General Wetmore rose and alluded to an eminent man who was present at the last public dinner given to Mr. Forrest in New York, one of his dearest friends, and who was now in his grave, and gave "The Memory of William Leggett," which was drunk standing, and in solemn silence.
Other toasts were proposed, letters were read, speeches made, songs sung, and every one seemed thoroughly to enjoy the occasion, which closed by the whole company joining hands and singing "Auld Lang Syne."
Yet, amidst all these honoring and most enjoyable experiences at home, Forrest had brought back with him from abroad a burning grudge. Shut up in his bones, it gnawed upon his comfort and peace. The different theatrical and social parties knew of his grievances through the press. Among his friends, of course, he conversed freely of them; and there was a multitude of his admirers among the populace who were as loyal to him as clansmen to their chief. Their passions exaggeratingly took up what their intelligence knew little about, and they were ripe for mischief whenever an opportunity and the slightest provocation should be afforded them. This, it should be understood, without any purposed stimulus or overt hint from him. Such was the state of things when Macready once more came to America. The ingredients were ready for a popular explosion if a spark should be blown on them. Had the English tragedian kept silent, the latent storm might not have burst; but, unhappily, he began at once to make allusions to conspiracies, to enemies, to a certain class in the community,—allusions which were but too quickly caught up and applied and resented. And so the virus worked.
Place must here be found for a tender and tragic passage in the life of Forrest, whose date remained thenceforth a sacred and solemn mark in his memory,—the death of his mother.
Dear Lawson,
My Mother is dead.
That little sentence speaks
all I can say, and more
—much more.
Yours truly
Edwin Forrest.
James Lawson.
June 25. 1847.
Philadelphia
This event occurred, after a brief and not painful illness, on the twenty fourth of June, 1847, in the seventy-third year of her age. The preceding fac-simile of the announcement of the sad event to one of his oldest and dearest friends is expressive in its Spartan brevity.
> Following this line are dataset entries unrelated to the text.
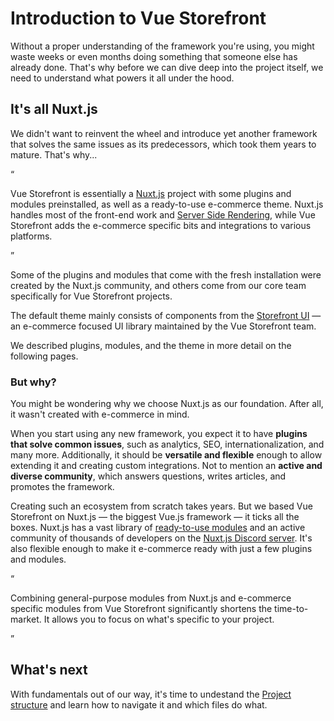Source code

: # Introduction to Vue Storefront

Without a proper understanding of the framework you're using, you might waste weeks or even months doing something that someone else has already done. That's why before we can dive deep into the project itself, we need to understand what powers it all under the hood.

## It's all Nuxt.js

We didn't want to reinvent the wheel and introduce yet another framework that solves the same issues as its predecessors, which took them years to mature. That's why...

<q>

Vue Storefront is essentially a [Nuxt.js](https://nuxtjs.org/) project with some plugins and modules preinstalled, as well as a ready-to-use e-commerce theme. Nuxt.js handles most of the front-end work and [Server Side Rendering](https://nuxtjs.org/docs/concepts/server-side-rendering/), while Vue Storefront adds the e-commerce specific bits and integrations to various platforms.

</q>

Some of the plugins and modules that come with the fresh installation were created by the Nuxt.js community, and others come from our core team specifically for Vue Storefront projects.

The default theme mainly consists of components from the [Storefront UI](http://storefrontui.io/) — an e-commerce focused UI library maintained by the Vue Storefront team.

We described plugins, modules, and the theme in more detail on the following pages.

### But why?

You might be wondering why we choose Nuxt.js as our foundation. After all, it wasn't created with e-commerce in mind.

When you start using any new framework, you expect it to have **plugins that solve common issues**, such as analytics, SEO, internationalization, and many more. Additionally, it should be **versatile and flexible** enough to allow extending it and creating custom integrations. Not to mention an **active and diverse community**, which answers questions, writes articles, and promotes the framework.

Creating such an ecosystem from scratch takes years. But we based Vue Storefront on Nuxt.js — the biggest Vue.js framework — it ticks all the boxes. Nuxt.js has a vast library of [ready-to-use modules](https://modules.nuxtjs.org/) and an active community of thousands of developers on the [Nuxt.js Discord server](https://discord.com/invite/ps2h6QT). It's also flexible enough to make it e-commerce ready with just a few plugins and modules.

<q>

Combining general-purpose modules from Nuxt.js and e-commerce specific modules from Vue Storefront significantly shortens the time-to-market. It allows you to focus on what's specific to your project.

</q>

## What's next

With fundamentals out of our way, it's time to undestand the [Project structure](./project-structure.html) and learn how to navigate it and which files do what.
The day after the burial, one of the papers said, "The funeral of the mother of Edwin Forrest, the great American tragedian, took place yesterday. She was buried in St. Paul's churchyard. The emotions of the actor on taking his last look at the parent who had always loved and cherished him so tenderly were far more keen than any he had ever feigned on the stage. We regard the mother of a man of fame and genius with an involuntary feeling of reverence. We think of her care and tutoring of her child in his earliest years."
The grief of Forrest when the form of his mother sank from his sight into the grave was indeed sharp and profound. His friend Forney said to him afterwards, "I did not suppose you were so sensitive. I saw how hard you had to struggle to control your feelings; and I think all the more of you for it."